Os inimigos de Pombal estavam identificados desde o início: a alta nobreza e os jesuítas.
Ajudado pelos seus irmãos Francisco Xavier, Governador Geral no Brasil e
consequentemente Secretário de Estado da Marinha e Ultramar; e Paulo Mendonça,
Inquisidor-Mor no Reino, estes seriam os seus braços direitos para consolidar o poder. A
morte e perseguição dos Távoras, justificados por um suposto atentado ao Rei, serviram
para enviar uma mensagem à alta nobreza: “não se metam com Sebastião José”. A
perseguição aos jesuítas, prisão e expulsão destes, serviram o mesmo propósito (algo
que teria consequências graves no ensino em Portugal).

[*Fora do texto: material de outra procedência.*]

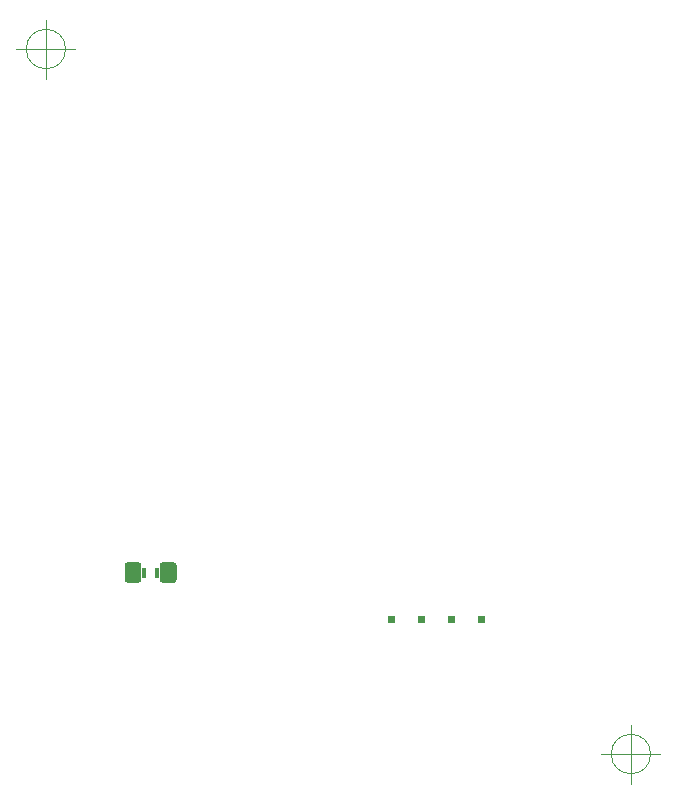
<source format=gbr>
%TF.GenerationSoftware,KiCad,Pcbnew,(5.1.6)-1*%
%TF.CreationDate,2021-11-05T07:21:48-03:00*%
%TF.ProjectId,PS2-MSX-F4,5053322d-4d53-4582-9d46-342e6b696361,rev?*%
%TF.SameCoordinates,Original*%
%TF.FileFunction,Paste,Bot*%
%TF.FilePolarity,Positive*%
%FSLAX46Y46*%
G04 Gerber Fmt 4.6, Leading zero omitted, Abs format (unit mm)*
G04 Created by KiCad (PCBNEW (5.1.6)-1) date 2021-11-05 07:21:48*
%MOMM*%
%LPD*%
G01*
G04 APERTURE LIST*
%ADD10C,0.050000*%
%ADD11C,0.120000*%
%ADD12R,0.450000X0.950000*%
G04 APERTURE END LIST*
D10*
X128666666Y-74930000D02*
G75*
G03*
X128666666Y-74930000I-1666666J0D01*
G01*
X124500000Y-74930000D02*
X129500000Y-74930000D01*
X127000000Y-72430000D02*
X127000000Y-77430000D01*
X178196666Y-134620000D02*
G75*
G03*
X178196666Y-134620000I-1666666J0D01*
G01*
X174030000Y-134620000D02*
X179030000Y-134620000D01*
X176530000Y-132120000D02*
X176530000Y-137120000D01*
D11*
%TO.C,U1*%
X155956000Y-122936000D02*
X156464000Y-122936000D01*
X156464000Y-122936000D02*
X156464000Y-123444000D01*
X156464000Y-123444000D02*
X155956000Y-123444000D01*
X155956000Y-123444000D02*
X155956000Y-122936000D01*
X155956000Y-122936000D02*
X156464000Y-123444000D01*
X156464000Y-123444000D02*
X156464000Y-122936000D01*
X156464000Y-122936000D02*
X155956000Y-123444000D01*
X161544000Y-122936000D02*
X161544000Y-123444000D01*
X161036000Y-122936000D02*
X161544000Y-122936000D01*
X161544000Y-123444000D02*
X161036000Y-123444000D01*
X161036000Y-123444000D02*
X161036000Y-122936000D01*
X161036000Y-122936000D02*
X161544000Y-123444000D01*
X161544000Y-123444000D02*
X161544000Y-122936000D01*
X161544000Y-122936000D02*
X161036000Y-123444000D01*
X159004000Y-122936000D02*
X159004000Y-123444000D01*
X158496000Y-122936000D02*
X159004000Y-122936000D01*
X159004000Y-123444000D02*
X158496000Y-123444000D01*
X158496000Y-123444000D02*
X158496000Y-122936000D01*
X158496000Y-122936000D02*
X159004000Y-123444000D01*
X159004000Y-123444000D02*
X159004000Y-122936000D01*
X159004000Y-122936000D02*
X158496000Y-123444000D01*
X164084000Y-122936000D02*
X164084000Y-123444000D01*
X163576000Y-122936000D02*
X164084000Y-122936000D01*
X164084000Y-123444000D02*
X163576000Y-123444000D01*
X163576000Y-123444000D02*
X163576000Y-122936000D01*
X163576000Y-122936000D02*
X164084000Y-123444000D01*
X164084000Y-123444000D02*
X164084000Y-122936000D01*
X164084000Y-122936000D02*
X163576000Y-123444000D01*
X156210000Y-122936000D02*
X156210000Y-123444000D01*
X156210000Y-123444000D02*
X155956000Y-123190000D01*
X155956000Y-123190000D02*
X156464000Y-123190000D01*
X158750000Y-122936000D02*
X158750000Y-123444000D01*
X158750000Y-123444000D02*
X158496000Y-123190000D01*
X158496000Y-123190000D02*
X159004000Y-123190000D01*
X161290000Y-122936000D02*
X161290000Y-123444000D01*
X161290000Y-123444000D02*
X161544000Y-123190000D01*
X161544000Y-123190000D02*
X161036000Y-123190000D01*
X163830000Y-122936000D02*
X163830000Y-123444000D01*
X163830000Y-123444000D02*
X164084000Y-123190000D01*
X164084000Y-123190000D02*
X163576000Y-123190000D01*
X163830000Y-123444000D02*
X163830000Y-122936000D01*
X163830000Y-122936000D02*
X163576000Y-123190000D01*
X163576000Y-123190000D02*
X164084000Y-122936000D01*
X164084000Y-122936000D02*
X163830000Y-123444000D01*
X163830000Y-123444000D02*
X163576000Y-123190000D01*
X161290000Y-123444000D02*
X161036000Y-123190000D01*
X161036000Y-123190000D02*
X161290000Y-122936000D01*
X161290000Y-122936000D02*
X161544000Y-123190000D01*
X158750000Y-123444000D02*
X159004000Y-123190000D01*
X159004000Y-123190000D02*
X158750000Y-122936000D01*
X158750000Y-122936000D02*
X158496000Y-123190000D01*
X156210000Y-123444000D02*
X156464000Y-123190000D01*
X156464000Y-123190000D02*
X156210000Y-122936000D01*
X156210000Y-122936000D02*
X155956000Y-123190000D01*
%TD*%
D12*
%TO.C,F1*%
X135282940Y-119258080D03*
X136428480Y-119258080D03*
G36*
G01*
X135081980Y-118630540D02*
X135081980Y-119880540D01*
G75*
G02*
X134831980Y-120130540I-250000J0D01*
G01*
X133906980Y-120130540D01*
G75*
G02*
X133656980Y-119880540I0J250000D01*
G01*
X133656980Y-118630540D01*
G75*
G02*
X133906980Y-118380540I250000J0D01*
G01*
X134831980Y-118380540D01*
G75*
G02*
X135081980Y-118630540I0J-250000D01*
G01*
G37*
G36*
G01*
X138056980Y-118630540D02*
X138056980Y-119880540D01*
G75*
G02*
X137806980Y-120130540I-250000J0D01*
G01*
X136881980Y-120130540D01*
G75*
G02*
X136631980Y-119880540I0J250000D01*
G01*
X136631980Y-118630540D01*
G75*
G02*
X136881980Y-118380540I250000J0D01*
G01*
X137806980Y-118380540D01*
G75*
G02*
X138056980Y-118630540I0J-250000D01*
G01*
G37*
%TD*%
M02*

</source>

Também ficou conhecido por implementar reformas económicas, fascinado com o
desenvolvimento que viu em Londres e Viena, tentou imitar o seu sucesso, fazendo
medidas que visavam reduzir a dependência externa do país. Para tal, criou Companhias
em vários setores da economia para tornar Portugal mais autossuficiente. No entanto, o
que não se costuma dizer é que Pombal muitas das vezes usava essas companhias
monopolistas para seu benefício próprio, usando os seus negócios e propriedades para
fazer negócios com as Companhias que ele próprio mandou criar, lucrando e fazendo
uso disso para pagar dívidas.
As ações de Pombal eram movidas por uma vitimização constante, da percepção de
haverem conspirações contra si. A sua imagem de homem forte e reformista cai por terra
quando se observam os efeitos e motivos das suas reformas, bem como as justificações
para as perseguições que fez. No final da sua vida, apesar da escalada que fez para se
manter no poder durante 27 anos, com a ajuda de seus irmãos e o cheque de D José,
Pombal foi imediatamente afastado por D. Maria I, apoiada por muita oposição
antipombalina. No seguimento do seu afastamento, Pombal vitimizou-se
constantemente, fazendo referência ao trabalho que fez pelo país, à credibilidade
internacional que lhe deu e justificando atos horrosos como apenas estando a cumprir “a
vontade Real”. Passa a ideia de morrer injustiçado, apesar daquilo que dedicou a
Portugal.
Este modelo de animal político, estadista que faz carreira no poder público, serviu de
exemplo para António de Oliveira Salazar. Um reformista, que bastava apenas aparentar
fazer coisas e ter uma mão forte para repor “ordem” na sociedade, para que a imagem
dele fosse a de um grande estadista. É comum em Portugal gostarmos destas figuras
sem realmente apurarmos os resultados de suas reformas ou até às motivação das
mesmas, e não percebermos a maneira como consolidam o seu poder, eliminando ou
silenciando inimigos políticos. No fim, usam a vitimazação, afirmando-se injustiçados.
Este tipo de animal político tem como habitat natural os partidos populistas mais radicaisdo sistema, pois é aqui que conseguem concentrar as habilidades que permitem
florescer e ter sucesso. Tenhamos olho em saber distinguir quem são.